Objective 1:
Rewrite the paragraph of the Lloyds TSB case commentary that begins "The Upper Tribunal (UT) decision" as a short bulleted list that keeps its main facts.
━━━ Reading text ━━━
The Upper Tribunal (UT) decision in the Lloyds TSB case reiterates that an appellate tribunal or court will interfere with a factual decision of the First-tier Tribunal (FTT) only in very limited circumstances. Notwithstanding various criticisms of the FTT’s decision in favour of the taxpayer (on which the UT judges were partially agreed), the presiding member exercised his casting vote so as to dismiss HMRC’s appeal. Apart from serving as a reminder of the critical importance to any litigant of prevailing at the FTT level, the case demonstrates a certain inflexibility in the tax appeals process, as well as the difficulties confronting the FTT in applying motive tests incorporated within targeted anti-avoidance legislation.
Richard Carson comments on the Upper Tribunal decision in HMRC v Lloyds TSB Equipment Leasing on a targeted anti-avoidance rule.
━━━ Records for processing ━━━
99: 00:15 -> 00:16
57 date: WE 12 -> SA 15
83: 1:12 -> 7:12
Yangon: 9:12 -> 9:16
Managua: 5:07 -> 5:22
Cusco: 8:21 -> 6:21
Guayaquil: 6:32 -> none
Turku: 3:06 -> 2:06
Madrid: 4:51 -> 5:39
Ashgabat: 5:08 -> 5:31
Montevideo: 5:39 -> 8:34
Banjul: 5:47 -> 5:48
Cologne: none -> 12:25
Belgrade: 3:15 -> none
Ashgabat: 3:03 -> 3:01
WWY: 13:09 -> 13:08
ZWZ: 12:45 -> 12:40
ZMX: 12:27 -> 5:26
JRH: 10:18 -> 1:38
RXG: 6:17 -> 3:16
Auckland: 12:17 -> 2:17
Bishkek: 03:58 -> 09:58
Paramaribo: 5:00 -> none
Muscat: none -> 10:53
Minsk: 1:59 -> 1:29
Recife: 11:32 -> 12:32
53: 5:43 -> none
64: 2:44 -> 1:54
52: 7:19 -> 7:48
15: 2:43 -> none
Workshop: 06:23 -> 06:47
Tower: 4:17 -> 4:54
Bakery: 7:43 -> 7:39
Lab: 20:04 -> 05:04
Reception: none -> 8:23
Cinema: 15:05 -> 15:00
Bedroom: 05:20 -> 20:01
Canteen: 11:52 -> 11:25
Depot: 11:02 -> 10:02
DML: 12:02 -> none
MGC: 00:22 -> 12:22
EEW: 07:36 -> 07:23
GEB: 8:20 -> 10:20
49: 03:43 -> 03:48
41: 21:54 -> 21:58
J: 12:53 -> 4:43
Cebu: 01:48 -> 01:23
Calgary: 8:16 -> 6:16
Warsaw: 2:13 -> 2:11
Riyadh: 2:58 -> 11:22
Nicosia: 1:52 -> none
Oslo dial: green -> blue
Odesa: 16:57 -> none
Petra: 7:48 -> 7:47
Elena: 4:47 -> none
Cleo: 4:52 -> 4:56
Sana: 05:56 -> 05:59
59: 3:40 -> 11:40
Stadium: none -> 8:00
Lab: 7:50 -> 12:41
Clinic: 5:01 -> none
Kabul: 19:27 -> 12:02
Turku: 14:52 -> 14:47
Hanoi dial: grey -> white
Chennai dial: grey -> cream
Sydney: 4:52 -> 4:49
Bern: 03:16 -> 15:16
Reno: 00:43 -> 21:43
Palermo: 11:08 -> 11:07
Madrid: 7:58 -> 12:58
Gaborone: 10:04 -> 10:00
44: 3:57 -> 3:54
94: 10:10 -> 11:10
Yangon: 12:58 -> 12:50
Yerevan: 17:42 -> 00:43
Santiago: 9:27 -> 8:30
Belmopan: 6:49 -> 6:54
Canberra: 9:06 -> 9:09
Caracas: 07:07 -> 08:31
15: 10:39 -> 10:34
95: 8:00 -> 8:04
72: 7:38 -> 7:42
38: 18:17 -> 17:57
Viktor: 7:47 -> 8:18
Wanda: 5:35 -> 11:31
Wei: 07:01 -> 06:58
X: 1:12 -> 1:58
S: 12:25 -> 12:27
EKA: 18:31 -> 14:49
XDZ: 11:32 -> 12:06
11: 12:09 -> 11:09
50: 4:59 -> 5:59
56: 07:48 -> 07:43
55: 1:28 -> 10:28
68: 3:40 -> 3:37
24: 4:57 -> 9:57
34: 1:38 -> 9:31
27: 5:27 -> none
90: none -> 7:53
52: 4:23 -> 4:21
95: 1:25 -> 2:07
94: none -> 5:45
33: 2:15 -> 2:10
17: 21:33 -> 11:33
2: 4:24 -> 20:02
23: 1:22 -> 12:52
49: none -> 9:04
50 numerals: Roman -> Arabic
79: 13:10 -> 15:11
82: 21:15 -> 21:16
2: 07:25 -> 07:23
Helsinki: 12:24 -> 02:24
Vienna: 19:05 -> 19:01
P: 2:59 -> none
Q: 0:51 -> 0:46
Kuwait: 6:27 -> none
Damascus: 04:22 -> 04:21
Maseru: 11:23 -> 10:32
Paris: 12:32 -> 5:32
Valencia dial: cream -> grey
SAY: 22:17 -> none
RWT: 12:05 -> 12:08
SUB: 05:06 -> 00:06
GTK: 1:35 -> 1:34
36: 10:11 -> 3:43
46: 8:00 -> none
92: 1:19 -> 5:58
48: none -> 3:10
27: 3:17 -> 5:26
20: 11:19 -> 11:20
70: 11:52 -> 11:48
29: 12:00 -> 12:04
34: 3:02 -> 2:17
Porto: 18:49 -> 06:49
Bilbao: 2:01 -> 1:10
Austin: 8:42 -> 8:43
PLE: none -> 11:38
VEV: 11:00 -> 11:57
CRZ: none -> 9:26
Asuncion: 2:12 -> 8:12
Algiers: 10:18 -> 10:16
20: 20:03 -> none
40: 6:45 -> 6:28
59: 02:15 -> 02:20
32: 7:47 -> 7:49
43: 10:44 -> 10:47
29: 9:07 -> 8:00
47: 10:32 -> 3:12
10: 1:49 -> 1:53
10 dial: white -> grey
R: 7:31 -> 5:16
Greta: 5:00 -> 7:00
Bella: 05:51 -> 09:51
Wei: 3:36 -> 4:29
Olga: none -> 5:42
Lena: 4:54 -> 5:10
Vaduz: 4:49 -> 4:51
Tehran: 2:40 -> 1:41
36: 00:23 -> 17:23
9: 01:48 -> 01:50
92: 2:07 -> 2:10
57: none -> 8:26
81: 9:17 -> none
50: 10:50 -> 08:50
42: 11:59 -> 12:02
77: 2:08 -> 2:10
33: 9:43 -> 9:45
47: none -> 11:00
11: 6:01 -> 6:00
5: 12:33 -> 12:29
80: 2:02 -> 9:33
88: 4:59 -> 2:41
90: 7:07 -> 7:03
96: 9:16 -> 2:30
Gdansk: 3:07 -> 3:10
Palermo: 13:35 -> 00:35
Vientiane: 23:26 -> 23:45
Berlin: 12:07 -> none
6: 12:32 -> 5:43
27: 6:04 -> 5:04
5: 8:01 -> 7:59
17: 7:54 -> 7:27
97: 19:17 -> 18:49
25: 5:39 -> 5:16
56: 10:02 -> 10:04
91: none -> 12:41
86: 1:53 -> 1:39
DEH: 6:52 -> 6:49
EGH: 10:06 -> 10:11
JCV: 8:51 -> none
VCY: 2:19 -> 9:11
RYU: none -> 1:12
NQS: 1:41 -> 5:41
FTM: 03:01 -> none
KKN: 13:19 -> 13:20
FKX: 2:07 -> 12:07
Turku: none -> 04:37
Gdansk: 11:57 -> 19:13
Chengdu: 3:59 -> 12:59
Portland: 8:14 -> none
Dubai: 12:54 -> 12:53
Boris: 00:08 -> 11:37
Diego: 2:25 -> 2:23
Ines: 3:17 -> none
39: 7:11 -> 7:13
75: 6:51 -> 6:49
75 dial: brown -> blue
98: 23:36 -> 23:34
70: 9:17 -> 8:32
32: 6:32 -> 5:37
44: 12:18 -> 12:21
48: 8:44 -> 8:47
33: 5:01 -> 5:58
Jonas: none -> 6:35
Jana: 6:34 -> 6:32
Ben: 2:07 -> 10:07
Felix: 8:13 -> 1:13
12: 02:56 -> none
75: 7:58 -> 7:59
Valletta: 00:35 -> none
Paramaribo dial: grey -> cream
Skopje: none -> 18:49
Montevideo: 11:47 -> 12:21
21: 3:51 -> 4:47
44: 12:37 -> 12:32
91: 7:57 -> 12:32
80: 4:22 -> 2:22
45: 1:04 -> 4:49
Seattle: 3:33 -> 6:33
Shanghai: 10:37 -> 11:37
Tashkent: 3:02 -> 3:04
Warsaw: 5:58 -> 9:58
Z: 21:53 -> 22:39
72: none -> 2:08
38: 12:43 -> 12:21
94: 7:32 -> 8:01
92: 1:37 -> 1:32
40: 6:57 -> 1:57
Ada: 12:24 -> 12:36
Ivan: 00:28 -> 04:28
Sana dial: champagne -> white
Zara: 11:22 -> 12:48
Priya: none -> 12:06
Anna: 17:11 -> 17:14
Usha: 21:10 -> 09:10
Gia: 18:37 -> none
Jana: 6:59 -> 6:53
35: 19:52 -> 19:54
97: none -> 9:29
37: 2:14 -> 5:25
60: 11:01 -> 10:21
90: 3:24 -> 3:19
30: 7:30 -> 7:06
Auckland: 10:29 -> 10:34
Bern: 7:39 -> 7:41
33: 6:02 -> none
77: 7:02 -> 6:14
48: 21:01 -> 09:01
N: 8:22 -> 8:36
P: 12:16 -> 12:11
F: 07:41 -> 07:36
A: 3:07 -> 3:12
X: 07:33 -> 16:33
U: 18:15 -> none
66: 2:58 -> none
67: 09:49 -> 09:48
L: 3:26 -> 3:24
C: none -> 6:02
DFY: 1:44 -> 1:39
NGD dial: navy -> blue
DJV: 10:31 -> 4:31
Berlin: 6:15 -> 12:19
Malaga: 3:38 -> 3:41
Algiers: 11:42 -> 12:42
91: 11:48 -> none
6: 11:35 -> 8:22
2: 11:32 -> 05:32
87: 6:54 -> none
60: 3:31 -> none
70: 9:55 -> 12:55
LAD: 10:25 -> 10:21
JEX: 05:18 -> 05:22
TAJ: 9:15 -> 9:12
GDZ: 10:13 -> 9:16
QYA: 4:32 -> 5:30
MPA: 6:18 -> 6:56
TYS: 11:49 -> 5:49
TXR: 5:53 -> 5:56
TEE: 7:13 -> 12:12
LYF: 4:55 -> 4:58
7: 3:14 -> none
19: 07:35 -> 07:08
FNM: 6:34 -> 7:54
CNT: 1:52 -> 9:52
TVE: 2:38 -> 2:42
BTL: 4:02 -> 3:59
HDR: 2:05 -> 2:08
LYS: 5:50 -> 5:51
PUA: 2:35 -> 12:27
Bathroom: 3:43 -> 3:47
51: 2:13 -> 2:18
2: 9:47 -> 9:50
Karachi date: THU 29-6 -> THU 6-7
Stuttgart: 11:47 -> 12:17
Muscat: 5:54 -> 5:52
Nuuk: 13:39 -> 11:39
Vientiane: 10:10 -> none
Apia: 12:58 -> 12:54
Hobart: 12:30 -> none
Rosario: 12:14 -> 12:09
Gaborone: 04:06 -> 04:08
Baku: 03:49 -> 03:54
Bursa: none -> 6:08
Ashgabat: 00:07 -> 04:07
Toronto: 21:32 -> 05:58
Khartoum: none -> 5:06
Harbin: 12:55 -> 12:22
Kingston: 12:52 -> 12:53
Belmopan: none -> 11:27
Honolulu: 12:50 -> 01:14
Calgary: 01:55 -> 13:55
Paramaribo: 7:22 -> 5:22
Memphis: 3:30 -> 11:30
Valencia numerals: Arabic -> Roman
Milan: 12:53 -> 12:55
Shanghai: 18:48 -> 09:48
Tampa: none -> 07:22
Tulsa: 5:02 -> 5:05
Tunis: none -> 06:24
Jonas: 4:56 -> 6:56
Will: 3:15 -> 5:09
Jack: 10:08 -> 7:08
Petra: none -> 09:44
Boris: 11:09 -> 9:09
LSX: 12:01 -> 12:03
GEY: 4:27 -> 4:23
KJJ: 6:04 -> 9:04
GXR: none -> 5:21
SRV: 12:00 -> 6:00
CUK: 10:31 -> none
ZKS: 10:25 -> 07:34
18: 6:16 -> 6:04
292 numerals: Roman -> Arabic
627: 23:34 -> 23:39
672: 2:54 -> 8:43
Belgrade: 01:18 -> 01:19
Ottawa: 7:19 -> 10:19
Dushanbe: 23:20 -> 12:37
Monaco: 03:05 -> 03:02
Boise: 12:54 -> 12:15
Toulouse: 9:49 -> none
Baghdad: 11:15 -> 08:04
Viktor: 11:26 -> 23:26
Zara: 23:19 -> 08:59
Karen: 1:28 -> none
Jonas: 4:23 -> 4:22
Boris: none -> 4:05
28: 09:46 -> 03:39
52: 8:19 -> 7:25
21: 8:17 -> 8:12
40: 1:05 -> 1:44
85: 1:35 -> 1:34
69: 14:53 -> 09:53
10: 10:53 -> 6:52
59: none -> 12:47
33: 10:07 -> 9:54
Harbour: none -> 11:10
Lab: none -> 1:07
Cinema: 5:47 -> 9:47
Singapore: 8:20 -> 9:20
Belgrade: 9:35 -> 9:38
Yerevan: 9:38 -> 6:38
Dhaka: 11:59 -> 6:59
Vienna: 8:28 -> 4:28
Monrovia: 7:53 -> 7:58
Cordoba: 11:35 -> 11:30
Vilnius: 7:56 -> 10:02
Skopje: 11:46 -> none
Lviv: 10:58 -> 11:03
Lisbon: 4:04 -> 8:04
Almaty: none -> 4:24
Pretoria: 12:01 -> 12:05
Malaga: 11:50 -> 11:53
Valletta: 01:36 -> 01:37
━━━
Objective 2:
In the entries, edit the stretch from the start through the line containing "Cinema: 15:05 -> 15:00", replacing "Ashgabat" with "Tashkent" and leaving everything else as it is. Return only those lines.

Correct result 1:
- The Upper Tribunal's decision in the Lloyds TSB case reiterates that an appellate tribunal or court will interfere with a First-tier Tribunal's factual decision only in very limited circumstances.
- The UT judges were partially agreed on various criticisms of the FTT's decision in favour of the taxpayer, but the presiding member used his casting vote to dismiss HMRC's appeal.
- The case shows how critical it is for any litigant to prevail at the FTT level.
- It also shows a certain inflexibility in the tax appeals process.
- It highlights the FTT's difficulty in applying motive tests within targeted anti-avoidance legislation.

Correct result 2:
99: 00:15 -> 00:16
57 date: WE 12 -> SA 15
83: 1:12 -> 7:12
Yangon: 9:12 -> 9:16
Managua: 5:07 -> 5:22
Cusco: 8:21 -> 6:21
Guayaquil: 6:32 -> none
Turku: 3:06 -> 2:06
Madrid: 4:51 -> 5:39
Tashkent: 5:08 -> 5:31
Montevideo: 5:39 -> 8:34
Banjul: 5:47 -> 5:48
Cologne: none -> 12:25
Belgrade: 3:15 -> none
Tashkent: 3:03 -> 3:01
WWY: 13:09 -> 13:08
ZWZ: 12:45 -> 12:40
ZMX: 12:27 -> 5:26
JRH: 10:18 -> 1:38
RXG: 6:17 -> 3:16
Auckland: 12:17 -> 2:17
Bishkek: 03:58 -> 09:58
Paramaribo: 5:00 -> none
Muscat: none -> 10:53
Minsk: 1:59 -> 1:29
Recife: 11:32 -> 12:32
53: 5:43 -> none
64: 2:44 -> 1:54
52: 7:19 -> 7:48
15: 2:43 -> none
Workshop: 06:23 -> 06:47
Tower: 4:17 -> 4:54
Bakery: 7:43 -> 7:39
Lab: 20:04 -> 05:04
Reception: none -> 8:23
Cinema: 15:05 -> 15:00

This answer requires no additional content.